=== Input material ===

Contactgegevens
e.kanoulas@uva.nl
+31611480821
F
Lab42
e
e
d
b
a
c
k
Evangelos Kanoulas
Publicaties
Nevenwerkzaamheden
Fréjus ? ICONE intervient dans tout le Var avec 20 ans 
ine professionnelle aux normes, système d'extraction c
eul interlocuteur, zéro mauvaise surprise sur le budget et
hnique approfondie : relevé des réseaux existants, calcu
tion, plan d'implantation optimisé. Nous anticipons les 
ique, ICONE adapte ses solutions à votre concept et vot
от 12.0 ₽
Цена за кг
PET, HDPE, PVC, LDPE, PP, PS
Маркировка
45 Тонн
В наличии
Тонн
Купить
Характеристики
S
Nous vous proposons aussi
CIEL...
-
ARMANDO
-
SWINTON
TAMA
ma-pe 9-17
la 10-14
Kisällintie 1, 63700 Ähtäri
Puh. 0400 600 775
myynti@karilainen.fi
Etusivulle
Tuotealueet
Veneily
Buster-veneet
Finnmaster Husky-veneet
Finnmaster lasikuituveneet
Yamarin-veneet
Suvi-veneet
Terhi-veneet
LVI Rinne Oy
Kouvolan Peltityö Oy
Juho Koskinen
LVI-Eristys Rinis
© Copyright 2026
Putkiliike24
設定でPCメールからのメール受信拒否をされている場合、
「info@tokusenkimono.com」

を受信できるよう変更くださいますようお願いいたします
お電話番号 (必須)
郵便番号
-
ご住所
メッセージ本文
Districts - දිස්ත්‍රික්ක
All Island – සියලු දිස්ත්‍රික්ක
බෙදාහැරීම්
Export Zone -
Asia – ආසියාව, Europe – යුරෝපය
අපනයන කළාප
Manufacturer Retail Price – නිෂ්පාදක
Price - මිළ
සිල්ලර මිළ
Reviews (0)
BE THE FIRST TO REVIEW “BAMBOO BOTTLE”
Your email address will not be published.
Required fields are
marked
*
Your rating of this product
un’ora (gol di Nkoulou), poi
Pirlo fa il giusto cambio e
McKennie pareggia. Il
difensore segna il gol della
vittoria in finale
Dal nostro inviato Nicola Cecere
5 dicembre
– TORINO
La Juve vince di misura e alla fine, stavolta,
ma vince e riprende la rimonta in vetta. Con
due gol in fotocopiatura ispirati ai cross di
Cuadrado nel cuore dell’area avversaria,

===

* Task item:
Each line of the records above must be copied exactly.

* Answer section:
Contactgegevens
e.kanoulas@uva.nl
+31611480821
F
Lab42
e
e
d
b
a
c
k
Evangelos Kanoulas
Publicaties
Nevenwerkzaamheden
Fréjus ? ICONE intervient dans tout le Var avec 20 ans 
ine professionnelle aux normes, système d'extraction c
eul interlocuteur, zéro mauvaise surprise sur le budget et
hnique approfondie : relevé des réseaux existants, calcu
tion, plan d'implantation optimisé. Nous anticipons les 
ique, ICONE adapte ses solutions à votre concept et vot
от 12.0 ₽
Цена за кг
PET, HDPE, PVC, LDPE, PP, PS
Маркировка
45 Тонн
В наличии
Тонн
Купить
Характеристики
S
Nous vous proposons aussi
CIEL...
-
ARMANDO
-
SWINTON
TAMA
ma-pe 9-17
la 10-14
Kisällintie 1, 63700 Ähtäri
Puh. 0400 600 775
myynti@karilainen.fi
Etusivulle
Tuotealueet
Veneily
Buster-veneet
Finnmaster Husky-veneet
Finnmaster lasikuituveneet
Yamarin-veneet
Suvi-veneet
Terhi-veneet
LVI Rinne Oy
Kouvolan Peltityö Oy
Juho Koskinen
LVI-Eristys Rinis
© Copyright 2026
Putkiliike24
設定でPCメールからのメール受信拒否をされている場合、
「info@tokusenkimono.com」

を受信できるよう変更くださいますようお願いいたします
お電話番号 (必須)
郵便番号
-
ご住所
メッセージ本文
Districts - දිස්ත්‍රික්ක
All Island – සියලු දිස්ත්‍රික්ක
බෙදාහැරීම්
Export Zone -
Asia – ආසියාව, Europe – යුරෝපය
අපනයන කළාප
Manufacturer Retail Price – නිෂ්පාදක
Price - මිළ
සිල්ලර මිළ
Reviews (0)
BE THE FIRST TO REVIEW “BAMBOO BOTTLE”
Your email address will not be published.
Required fields are
marked
*
Your rating of this product
un’ora (gol di Nkoulou), poi
Pirlo fa il giusto cambio e
McKennie pareggia. Il
difensore segna il gol della
vittoria in finale
Dal nostro inviato Nicola Cecere
5 dicembre
– TORINO
La Juve vince di misura e alla fine, stavolta,
ma vince e riprende la rimonta in vetta. Con
due gol in fotocopiatura ispirati ai cross di
Cuadrado nel cuore dell’area avversaria,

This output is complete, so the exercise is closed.